Reproduce the passage of the film analysis below from "By visually foregrounding" up to and including "and undervalued labour.".

** Opening Supplied text block **

Task 2: Labour and the Politics of Cinematic Visibility

Visualizing Invisible Labour

AI systems appear autonomous, yet the film emphasizes that human labour is central to their operation. Nehma’s work of labelling images, correcting outputs, and training algorithms is repetitive, meticulous, and emotionally taxing. Cinematic strategies, such as tight framing, repeated close-ups, and constrained lighting, communicate both monotony and cognitive effort.

By visually foregrounding this labour, the film challenges assumptions that digital work is low-value or invisible. Sequences showing scrolling, clicking, and categorizing emphasize the mechanical rhythm and emotional weight of data-labelling. In contrast, wide shots of Nehma’s village and natural environment depict relational and culturally rich knowledge, highlighting the contrast between socially valued and undervalued labour.

Cultural Valuation and Marginalised Work

From a Marxist and Cultural Film Theory perspective, the film critiques digital capitalism’s exploitation of marginalized labour. Human effort is commodified and rendered invisible, yet essential for technological development. The audience is made to recognize that AI systems depend entirely on workers who remain socially and economically undervalued.

The narrative invites empathy and ethical reflection. By showing Nehma’s emotional engagement, fatigue, and resilience, the film encourages viewers to consider the human cost of technological progress. It also highlights structural inequalities: digital work is necessary but socially marginalized, while dominant knowledge and computational outputs are valorized.

Representation, Identity, and Labour

Through Representation and Identity Studies, the film demonstrates how identity and labour intersect. Nehma’s role as an Adivasi woman performing technical labour disrupts stereotypes of indigenous communities as disconnected from technology. The film portrays her as both culturally rooted and technologically skilled, emphasizing that knowledge and labour are inseparable from social identity. This reframing challenges audiences to reconsider assumptions about who contributes to technological systems and whose labour is recognized or neglected.

Cinematic Techniques and Form

The film uses mise-en-scène, cinematography, sound, and editing to reinforce its thematic concerns. Natural environments are shown with wide, open compositions, warm colours, and flowing movement, evoking freedom, relational knowledge, and cultural continuity. Digital workspaces employ tight framing, muted tones, and constrained camera movement, visually reflecting mechanization and repetition.

Sound design amplifies these contrasts: ambient forest sounds (wind, birds, community chatter) evoke cultural grounding, while keyboard clicks, mouse movements, and electronic tones create a mechanical auditory environment. Editing rhythm mirrors these spaces, with slower, repetitive cuts in digital sequences emphasizing monotony and effort, while natural scenes flow organically. These formal choices align with Bordwell and Thompson’s principles, demonstrating how cinematic techniques convey narrative meaning and highlight labour, identity, and the human-technology relationship.

** Closing Supplied text block **
** Opening Listed entries block **

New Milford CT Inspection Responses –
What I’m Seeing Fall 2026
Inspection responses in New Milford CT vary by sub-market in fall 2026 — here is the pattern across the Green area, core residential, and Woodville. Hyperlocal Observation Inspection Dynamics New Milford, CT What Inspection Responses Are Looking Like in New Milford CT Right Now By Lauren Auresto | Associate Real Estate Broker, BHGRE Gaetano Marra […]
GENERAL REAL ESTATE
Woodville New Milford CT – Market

** Closing Listed entries block **
** Opening Listed entries block **

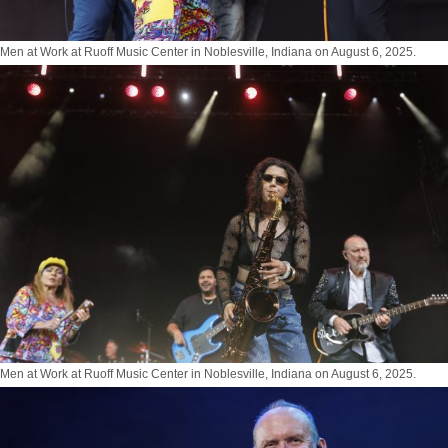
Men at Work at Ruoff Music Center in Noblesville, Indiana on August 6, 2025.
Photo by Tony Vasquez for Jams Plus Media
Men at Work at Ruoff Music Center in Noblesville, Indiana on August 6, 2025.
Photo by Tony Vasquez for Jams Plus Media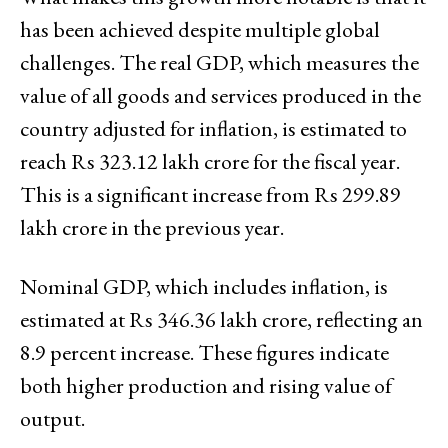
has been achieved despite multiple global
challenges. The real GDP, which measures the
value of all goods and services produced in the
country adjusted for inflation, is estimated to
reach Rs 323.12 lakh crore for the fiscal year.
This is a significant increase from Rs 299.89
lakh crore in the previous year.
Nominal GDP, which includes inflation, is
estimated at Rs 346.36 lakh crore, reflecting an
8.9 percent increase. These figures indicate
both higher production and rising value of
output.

** Closing Listed entries block **
** Opening Listed entries block **

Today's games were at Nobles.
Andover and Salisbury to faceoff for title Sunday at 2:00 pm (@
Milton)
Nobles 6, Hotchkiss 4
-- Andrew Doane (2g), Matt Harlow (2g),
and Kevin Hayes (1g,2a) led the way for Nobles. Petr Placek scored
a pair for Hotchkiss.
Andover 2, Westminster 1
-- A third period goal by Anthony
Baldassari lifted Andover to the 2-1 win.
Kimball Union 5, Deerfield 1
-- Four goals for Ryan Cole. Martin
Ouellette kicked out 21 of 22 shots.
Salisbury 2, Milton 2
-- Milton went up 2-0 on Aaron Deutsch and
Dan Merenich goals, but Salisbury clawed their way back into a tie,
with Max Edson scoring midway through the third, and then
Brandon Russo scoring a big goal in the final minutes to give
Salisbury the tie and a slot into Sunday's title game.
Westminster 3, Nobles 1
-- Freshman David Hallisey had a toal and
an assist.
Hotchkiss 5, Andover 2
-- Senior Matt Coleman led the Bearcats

** Closing Listed entries block **

### Solution to the problem
By visually foregrounding this labour, the film challenges assumptions that digital work is low-value or invisible. Sequences showing scrolling, clicking, and categorizing emphasize the mechanical rhythm and emotional weight of data-labelling. In contrast, wide shots of Nehma’s village and natural environment depict relational and culturally rich knowledge, highlighting the contrast between socially valued and undervalued labour.